Yargı Reformu – 2
Yargı reformunun detayları belli oldu. Türkiye Barolar Birliği, “Yargı Reformu Strateji Belgesi Neler Getiriyor?” başlıklı bir kitapçık hazırlayıp avukat meslektaşlara gönderdi. Sağolsunlar!
Metin Fevzioğlu, ön yazısında strateji belgesinin ekim ayında kanunlaşmasını beklediğini belirtiyor. Metin Fevzioğlu’nun yazısı meslektaşlarına neden bu strateji belgesini desteklediklerini izah etmeye çalışır nitelikte.
Strateji belgesinin önemli birkaç maddesi şunlar: Hukuk alanındaki mesleklere girişte sınav getirilecekmiş. Avukatlık, hakim, savcı ve noter adayı olabilmek için artık sınav gelecekmiş. Hakimlik ve savcılık için zaten sınav var. Avukatlık için ise sınav getirme isteği son 20 yılın konusu. 20 yıldır sınav hep getirilmeye çalışılıyor. Bir ara getirilen avukatlık sınavı daha sonra hiç uygulanmadan kaldırıldı. Aslında 20 yıl önce getirilmiş olsa belki fayda sağlayacak olan sınav elemesi, artık getirilse bile çok yüksek fayda sağlayabilir mi? Zaten meslek şu anda şişmiş durumda.
Vatandaşların avukatlık hizmetinden daha rahat yararlanabilmesi ve adalete erişim haklarının önündeki engellerin azaltılması için avukatlık hizmetlerindeki KDV yükü düşürülüyormuş! Bu ekonomik şartlarda hazinenin KDV gelirinden feragat edeceği düşüncesi pek akla yatmıyor.
Tutuklama kararlarının kes-yapıştır gerekçelerle verilmesini önleyecek tedbirler öngörülüyormuş! Birçok uluslararası anlaşma, Avrupa İnsan Hakları Mahkemesi kararları varken getirilememiş bu müessese, strateji belgesi ile getirilecekmiş. Tutuklama kararlarının gerekçesiz olması, kes-yapıştır şeklinde verilmesinin asıl sebebi hakimlerin iş yükünden kaynaklanıyor. Hakimlerin iş yükü kaldırılmadan bu müessese nasıl getirilecek bilemiyorum.

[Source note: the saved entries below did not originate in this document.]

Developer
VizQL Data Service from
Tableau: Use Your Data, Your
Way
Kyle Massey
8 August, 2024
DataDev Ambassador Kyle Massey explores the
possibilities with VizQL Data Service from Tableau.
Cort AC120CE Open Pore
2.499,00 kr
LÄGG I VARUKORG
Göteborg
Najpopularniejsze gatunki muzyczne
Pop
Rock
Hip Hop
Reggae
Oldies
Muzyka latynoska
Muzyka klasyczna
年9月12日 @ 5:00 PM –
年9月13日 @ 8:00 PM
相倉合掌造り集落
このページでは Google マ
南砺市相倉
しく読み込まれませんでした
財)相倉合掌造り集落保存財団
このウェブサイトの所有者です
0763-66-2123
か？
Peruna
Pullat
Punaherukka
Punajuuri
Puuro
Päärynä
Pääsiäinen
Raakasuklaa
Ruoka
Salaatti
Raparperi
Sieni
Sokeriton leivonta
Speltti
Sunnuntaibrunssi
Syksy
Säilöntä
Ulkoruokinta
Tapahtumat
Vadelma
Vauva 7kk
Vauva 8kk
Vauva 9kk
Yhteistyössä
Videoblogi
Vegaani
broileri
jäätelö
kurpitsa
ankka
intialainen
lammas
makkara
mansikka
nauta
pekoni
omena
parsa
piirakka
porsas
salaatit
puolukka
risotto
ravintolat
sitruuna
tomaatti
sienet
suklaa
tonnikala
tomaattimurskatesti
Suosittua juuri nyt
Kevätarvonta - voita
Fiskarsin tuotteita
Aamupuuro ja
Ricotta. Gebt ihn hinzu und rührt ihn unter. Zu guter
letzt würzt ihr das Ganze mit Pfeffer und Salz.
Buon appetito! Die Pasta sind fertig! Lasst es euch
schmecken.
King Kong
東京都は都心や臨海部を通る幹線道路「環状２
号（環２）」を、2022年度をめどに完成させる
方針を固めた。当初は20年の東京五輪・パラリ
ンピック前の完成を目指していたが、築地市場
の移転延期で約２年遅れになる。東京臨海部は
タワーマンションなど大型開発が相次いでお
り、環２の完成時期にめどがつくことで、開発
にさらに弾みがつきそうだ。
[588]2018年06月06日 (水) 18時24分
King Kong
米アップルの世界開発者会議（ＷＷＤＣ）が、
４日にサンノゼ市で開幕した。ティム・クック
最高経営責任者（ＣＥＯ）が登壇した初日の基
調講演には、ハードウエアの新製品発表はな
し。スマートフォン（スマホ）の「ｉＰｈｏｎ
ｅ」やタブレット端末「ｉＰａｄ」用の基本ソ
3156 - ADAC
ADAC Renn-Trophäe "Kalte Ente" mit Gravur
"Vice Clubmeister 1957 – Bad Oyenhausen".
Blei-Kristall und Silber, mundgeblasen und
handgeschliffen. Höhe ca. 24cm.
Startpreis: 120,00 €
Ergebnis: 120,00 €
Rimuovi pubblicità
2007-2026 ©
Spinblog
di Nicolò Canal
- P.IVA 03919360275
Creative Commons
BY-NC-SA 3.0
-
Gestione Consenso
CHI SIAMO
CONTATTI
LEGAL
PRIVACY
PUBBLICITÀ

Hakim ve savcıların terfilerinde Anayasa Mahkemesi Bireysel Başvuru ve Avrupa İnsan Hakları Mahkemesi ilke kararlarına uygun kararlar vermek, işlemler yapmak temel ölçüt olarak benimsenecekmiş! Daha önce çıkardığı yasa ile hakim ve savcıların terfilerindeki ölçütleri tamamen kaldıran hükümet, bu sefer AİHM ve Anayasa Mahkemesi ilke kararlarını esas alacakmış.
Makul sürede yargılama için hedef süreler hayata geçirilecekmiş! Hedef süresi uygulaması şu anda zaten uygulanıyor. Hakimler dosyayı eline ilk aldığında kaç günde bitireceğinin hedefini koyuyor ve bu hedef süreyi taraflara tebliğ ediyor. Mesela benim bir dosyamda 660 gün hedef koyan Türk Yargısı, bir de hedefi olmasa kim bilir kaç günde bitirecek?
Bir konuda reform yapabilmek için önce altyapı gerekir. Yoksa istediklerini kanunlaştırsan bile uygulamaya geçiremezsin.